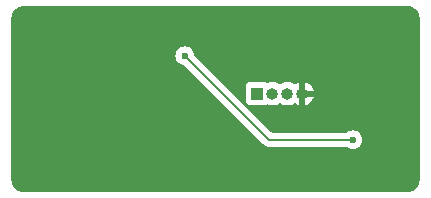
<source format=gbr>
%TF.GenerationSoftware,KiCad,Pcbnew,8.0.5*%
%TF.CreationDate,2025-01-07T00:48:21+01:00*%
%TF.ProjectId,my_Project3,6d795f50-726f-46a6-9563-74332e6b6963,rev?*%
%TF.SameCoordinates,Original*%
%TF.FileFunction,Copper,L2,Bot*%
%TF.FilePolarity,Positive*%
%FSLAX46Y46*%
G04 Gerber Fmt 4.6, Leading zero omitted, Abs format (unit mm)*
G04 Created by KiCad (PCBNEW 8.0.5) date 2025-01-07 00:48:21*
%MOMM*%
%LPD*%
G01*
G04 APERTURE LIST*
%TA.AperFunction,ComponentPad*%
%ADD10R,1.000000X1.000000*%
%TD*%
%TA.AperFunction,ComponentPad*%
%ADD11O,1.000000X1.000000*%
%TD*%
%TA.AperFunction,ViaPad*%
%ADD12C,0.600000*%
%TD*%
%TA.AperFunction,Conductor*%
%ADD13C,0.200000*%
%TD*%
G04 APERTURE END LIST*
D10*
%TO.P,J1,1,Pin_1*%
%TO.N,SWDCLK*%
X136180000Y-79396000D03*
D11*
%TO.P,J1,2,Pin_2*%
%TO.N,SWDIO*%
X137450000Y-79396000D03*
%TO.P,J1,3,Pin_3*%
%TO.N,+3.3V*%
X138720000Y-79396000D03*
%TO.P,J1,4,Pin_4*%
%TO.N,GND*%
X139990000Y-79396000D03*
%TD*%
D12*
%TO.N,GND*%
X122844000Y-81788000D03*
X124044000Y-80264000D03*
%TO.N,+5V*%
X144272000Y-83312000D03*
X130048000Y-76200000D03*
%TD*%
D13*
%TO.N,GND*%
X122844000Y-81788000D02*
X122844000Y-81464000D01*
X122844000Y-81464000D02*
X124044000Y-80264000D01*
%TO.N,+5V*%
X130048000Y-76200000D02*
X137160000Y-83312000D01*
X137160000Y-83312000D02*
X144272000Y-83312000D01*
%TD*%
%TA.AperFunction,Conductor*%
%TO.N,GND*%
G36*
X148901395Y-71976972D02*
G01*
X149062919Y-71991103D01*
X149084204Y-71994855D01*
X149235587Y-72035419D01*
X149255885Y-72042807D01*
X149375564Y-72098614D01*
X149397915Y-72109037D01*
X149416634Y-72119844D01*
X149545010Y-72209734D01*
X149561567Y-72223628D01*
X149672371Y-72334432D01*
X149686265Y-72350989D01*
X149776155Y-72479365D01*
X149786962Y-72498084D01*
X149853189Y-72640107D01*
X149860582Y-72660418D01*
X149901143Y-72811794D01*
X149904896Y-72833080D01*
X149919028Y-72994603D01*
X149919500Y-73005411D01*
X149919500Y-86710588D01*
X149919028Y-86721396D01*
X149904896Y-86882919D01*
X149901143Y-86904205D01*
X149860582Y-87055581D01*
X149853189Y-87075892D01*
X149786962Y-87217915D01*
X149776155Y-87236634D01*
X149686265Y-87365010D01*
X149672371Y-87381567D01*
X149561567Y-87492371D01*
X149545010Y-87506265D01*
X149416634Y-87596155D01*
X149397915Y-87606962D01*
X149255892Y-87673189D01*
X149235581Y-87680582D01*
X149084205Y-87721143D01*
X149062919Y-87724896D01*
X148917332Y-87737633D01*
X148901394Y-87739028D01*
X148890588Y-87739500D01*
X116389412Y-87739500D01*
X116378605Y-87739028D01*
X116360754Y-87737466D01*
X116217080Y-87724896D01*
X116195794Y-87721143D01*
X116044418Y-87680582D01*
X116024107Y-87673189D01*
X115882084Y-87606962D01*
X115863365Y-87596155D01*
X115734989Y-87506265D01*
X115718432Y-87492371D01*
X115607628Y-87381567D01*
X115593734Y-87365010D01*
X115503844Y-87236634D01*
X115493037Y-87217915D01*
X115482614Y-87195564D01*
X115426807Y-87075885D01*
X115419419Y-87055587D01*
X115378855Y-86904204D01*
X115375103Y-86882918D01*
X115360972Y-86721395D01*
X115360500Y-86710588D01*
X115360500Y-76199996D01*
X129242435Y-76199996D01*
X129242435Y-76200003D01*
X129262630Y-76379249D01*
X129262631Y-76379254D01*
X129322211Y-76549523D01*
X129418184Y-76702262D01*
X129545738Y-76829816D01*
X129698478Y-76925789D01*
X129868745Y-76985368D01*
X129955669Y-76995161D01*
X130020080Y-77022226D01*
X130029465Y-77030700D01*
X136675139Y-83676374D01*
X136675149Y-83676385D01*
X136679479Y-83680715D01*
X136679480Y-83680716D01*
X136791284Y-83792520D01*
X136878095Y-83842639D01*
X136878097Y-83842641D01*
X136916151Y-83864611D01*
X136928215Y-83871577D01*
X137080943Y-83912501D01*
X137080946Y-83912501D01*
X137246653Y-83912501D01*
X137246669Y-83912500D01*
X143689588Y-83912500D01*
X143756627Y-83932185D01*
X143766903Y-83939555D01*
X143769736Y-83941814D01*
X143769738Y-83941816D01*
X143922478Y-84037789D01*
X144092745Y-84097368D01*
X144092750Y-84097369D01*
X144271996Y-84117565D01*
X144272000Y-84117565D01*
X144272004Y-84117565D01*
X144451249Y-84097369D01*
X144451252Y-84097368D01*
X144451255Y-84097368D01*
X144621522Y-84037789D01*
X144774262Y-83941816D01*
X144901816Y-83814262D01*
X144997789Y-83661522D01*
X145057368Y-83491255D01*
X145077565Y-83312000D01*
X145057368Y-83132745D01*
X144997789Y-82962478D01*
X144901816Y-82809738D01*
X144774262Y-82682184D01*
X144763117Y-82675181D01*
X144621523Y-82586211D01*
X144451254Y-82526631D01*
X144451249Y-82526630D01*
X144272004Y-82506435D01*
X144271996Y-82506435D01*
X144092750Y-82526630D01*
X144092745Y-82526631D01*
X143922476Y-82586211D01*
X143769736Y-82682185D01*
X143766903Y-82684445D01*
X143764724Y-82685334D01*
X143763842Y-82685889D01*
X143763744Y-82685734D01*
X143702217Y-82710855D01*
X143689588Y-82711500D01*
X137460097Y-82711500D01*
X137393058Y-82691815D01*
X137372416Y-82675181D01*
X133545370Y-78848135D01*
X135179500Y-78848135D01*
X135179500Y-79943870D01*
X135179501Y-79943876D01*
X135185908Y-80003483D01*
X135236202Y-80138328D01*
X135236206Y-80138335D01*
X135322452Y-80253544D01*
X135322455Y-80253547D01*
X135437664Y-80339793D01*
X135437671Y-80339797D01*
X135572517Y-80390091D01*
X135572516Y-80390091D01*
X135579444Y-80390835D01*
X135632127Y-80396500D01*
X136727872Y-80396499D01*
X136787483Y-80390091D01*
X136922331Y-80339796D01*
X136930379Y-80333770D01*
X136995842Y-80309351D01*
X137059474Y-80322895D01*
X137059645Y-80322483D01*
X137061875Y-80323406D01*
X137063146Y-80323677D01*
X137065273Y-80324814D01*
X137253868Y-80382024D01*
X137450000Y-80401341D01*
X137646132Y-80382024D01*
X137834727Y-80324814D01*
X138008538Y-80231910D01*
X138008544Y-80231904D01*
X138013607Y-80228523D01*
X138014703Y-80230164D01*
X138070639Y-80206405D01*
X138139507Y-80218194D01*
X138156148Y-80228888D01*
X138156393Y-80228523D01*
X138161458Y-80231907D01*
X138161462Y-80231910D01*
X138306344Y-80309351D01*
X138333147Y-80323678D01*
X138335273Y-80324814D01*
X138523868Y-80382024D01*
X138720000Y-80401341D01*
X138916132Y-80382024D01*
X139104727Y-80324814D01*
X139278538Y-80231910D01*
X139278544Y-80231904D01*
X139283607Y-80228523D01*
X139284624Y-80230045D01*
X139341021Y-80206084D01*
X139409890Y-80217866D01*
X139426424Y-80228489D01*
X139426678Y-80228110D01*
X139431738Y-80231491D01*
X139605465Y-80324349D01*
X139740000Y-80365159D01*
X140240000Y-80365159D01*
X140374534Y-80324349D01*
X140548260Y-80231491D01*
X140700528Y-80106528D01*
X140825492Y-79954260D01*
X140825496Y-79954253D01*
X140918347Y-79780541D01*
X140959160Y-79646000D01*
X140240000Y-79646000D01*
X140240000Y-80365159D01*
X139740000Y-80365159D01*
X139740000Y-79605618D01*
X139790446Y-79656064D01*
X139864555Y-79698851D01*
X139947213Y-79721000D01*
X140032787Y-79721000D01*
X140115445Y-79698851D01*
X140189554Y-79656064D01*
X140250064Y-79595554D01*
X140292851Y-79521445D01*
X140315000Y-79438787D01*
X140315000Y-79353213D01*
X140292851Y-79270555D01*
X140250064Y-79196446D01*
X140199618Y-79146000D01*
X140240000Y-79146000D01*
X140959160Y-79146000D01*
X140959160Y-79145999D01*
X140918347Y-79011458D01*
X140825496Y-78837746D01*
X140825492Y-78837739D01*
X140700528Y-78685471D01*
X140548260Y-78560507D01*
X140548253Y-78560503D01*
X140374541Y-78467652D01*
X140240000Y-78426839D01*
X140240000Y-79146000D01*
X140199618Y-79146000D01*
X140189554Y-79135936D01*
X140115445Y-79093149D01*
X140032787Y-79071000D01*
X139947213Y-79071000D01*
X139864555Y-79093149D01*
X139790446Y-79135936D01*
X139740000Y-79186382D01*
X139740000Y-78426839D01*
X139739999Y-78426839D01*
X139605458Y-78467652D01*
X139431742Y-78560505D01*
X139426673Y-78563893D01*
X139425556Y-78562221D01*
X139369715Y-78585921D01*
X139300851Y-78574111D01*
X139283811Y-78563158D01*
X139283601Y-78563473D01*
X139278532Y-78560086D01*
X139104733Y-78467188D01*
X139104727Y-78467186D01*
X138916132Y-78409976D01*
X138916129Y-78409975D01*
X138720000Y-78390659D01*
X138523870Y-78409975D01*
X138335266Y-78467188D01*
X138161467Y-78560086D01*
X138156399Y-78563473D01*
X138155305Y-78561836D01*
X138099337Y-78585596D01*
X138030471Y-78573795D01*
X138013843Y-78563109D01*
X138013601Y-78563473D01*
X138008532Y-78560086D01*
X137834733Y-78467188D01*
X137834727Y-78467186D01*
X137646132Y-78409976D01*
X137646129Y-78409975D01*
X137450000Y-78390659D01*
X137253870Y-78409975D01*
X137198278Y-78426839D01*
X137065273Y-78467186D01*
X137065272Y-78467186D01*
X137065267Y-78467188D01*
X137063143Y-78468324D01*
X137061898Y-78468583D01*
X137059641Y-78469518D01*
X137059463Y-78469089D01*
X136994740Y-78482564D01*
X136930382Y-78458231D01*
X136922331Y-78452204D01*
X136922328Y-78452202D01*
X136787482Y-78401908D01*
X136787483Y-78401908D01*
X136727883Y-78395501D01*
X136727881Y-78395500D01*
X136727873Y-78395500D01*
X136727864Y-78395500D01*
X135632129Y-78395500D01*
X135632123Y-78395501D01*
X135572516Y-78401908D01*
X135437671Y-78452202D01*
X135437664Y-78452206D01*
X135322455Y-78538452D01*
X135322452Y-78538455D01*
X135236206Y-78653664D01*
X135236202Y-78653671D01*
X135185908Y-78788517D01*
X135179501Y-78848116D01*
X135179500Y-78848135D01*
X133545370Y-78848135D01*
X130878700Y-76181465D01*
X130845215Y-76120142D01*
X130843163Y-76107686D01*
X130833368Y-76020745D01*
X130773789Y-75850478D01*
X130677816Y-75697738D01*
X130550262Y-75570184D01*
X130397523Y-75474211D01*
X130227254Y-75414631D01*
X130227249Y-75414630D01*
X130048004Y-75394435D01*
X130047996Y-75394435D01*
X129868750Y-75414630D01*
X129868745Y-75414631D01*
X129698476Y-75474211D01*
X129545737Y-75570184D01*
X129418184Y-75697737D01*
X129322211Y-75850476D01*
X129262631Y-76020745D01*
X129262630Y-76020750D01*
X129242435Y-76199996D01*
X115360500Y-76199996D01*
X115360500Y-73005411D01*
X115360972Y-72994604D01*
X115375103Y-72833081D01*
X115378856Y-72811794D01*
X115419420Y-72660408D01*
X115426806Y-72640117D01*
X115493038Y-72498080D01*
X115503844Y-72479365D01*
X115593738Y-72350983D01*
X115607622Y-72334438D01*
X115718438Y-72223622D01*
X115734983Y-72209738D01*
X115863368Y-72119842D01*
X115882080Y-72109038D01*
X116024117Y-72042806D01*
X116044408Y-72035420D01*
X116195797Y-71994855D01*
X116217078Y-71991103D01*
X116378605Y-71976972D01*
X116389412Y-71976500D01*
X116449892Y-71976500D01*
X148830108Y-71976500D01*
X148890588Y-71976500D01*
X148901395Y-71976972D01*
G37*
%TD.AperFunction*%
%TD*%
M02*

</source>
───
**TASK:** Restate word for word only the lines above from the line containing "X137063146Y-80323677D01*" to the line containing "X140032787Y-79721000D01*", both of them included.

**EXPECTED OUTPUT:**
X137063146Y-80323677D01*
X137065273Y-80324814D01*
X137253868Y-80382024D01*
X137450000Y-80401341D01*
X137646132Y-80382024D01*
X137834727Y-80324814D01*
X138008538Y-80231910D01*
X138008544Y-80231904D01*
X138013607Y-80228523D01*
X138014703Y-80230164D01*
X138070639Y-80206405D01*
X138139507Y-80218194D01*
X138156148Y-80228888D01*
X138156393Y-80228523D01*
X138161458Y-80231907D01*
X138161462Y-80231910D01*
X138306344Y-80309351D01*
X138333147Y-80323678D01*
X138335273Y-80324814D01*
X138523868Y-80382024D01*
X138720000Y-80401341D01*
X138916132Y-80382024D01*
X139104727Y-80324814D01*
X139278538Y-80231910D01*
X139278544Y-80231904D01*
X139283607Y-80228523D01*
X139284624Y-80230045D01*
X139341021Y-80206084D01*
X139409890Y-80217866D01*
X139426424Y-80228489D01*
X139426678Y-80228110D01*
X139431738Y-80231491D01*
X139605465Y-80324349D01*
X139740000Y-80365159D01*
X140240000Y-80365159D01*
X140374534Y-80324349D01*
X140548260Y-80231491D01*
X140700528Y-80106528D01*
X140825492Y-79954260D01*
X140825496Y-79954253D01*
X140918347Y-79780541D01*
X140959160Y-79646000D01*
X140240000Y-79646000D01*
X140240000Y-80365159D01*
X139740000Y-80365159D01*
X139740000Y-79605618D01*
X139790446Y-79656064D01*
X139864555Y-79698851D01*
X139947213Y-79721000D01*
X140032787Y-79721000D01*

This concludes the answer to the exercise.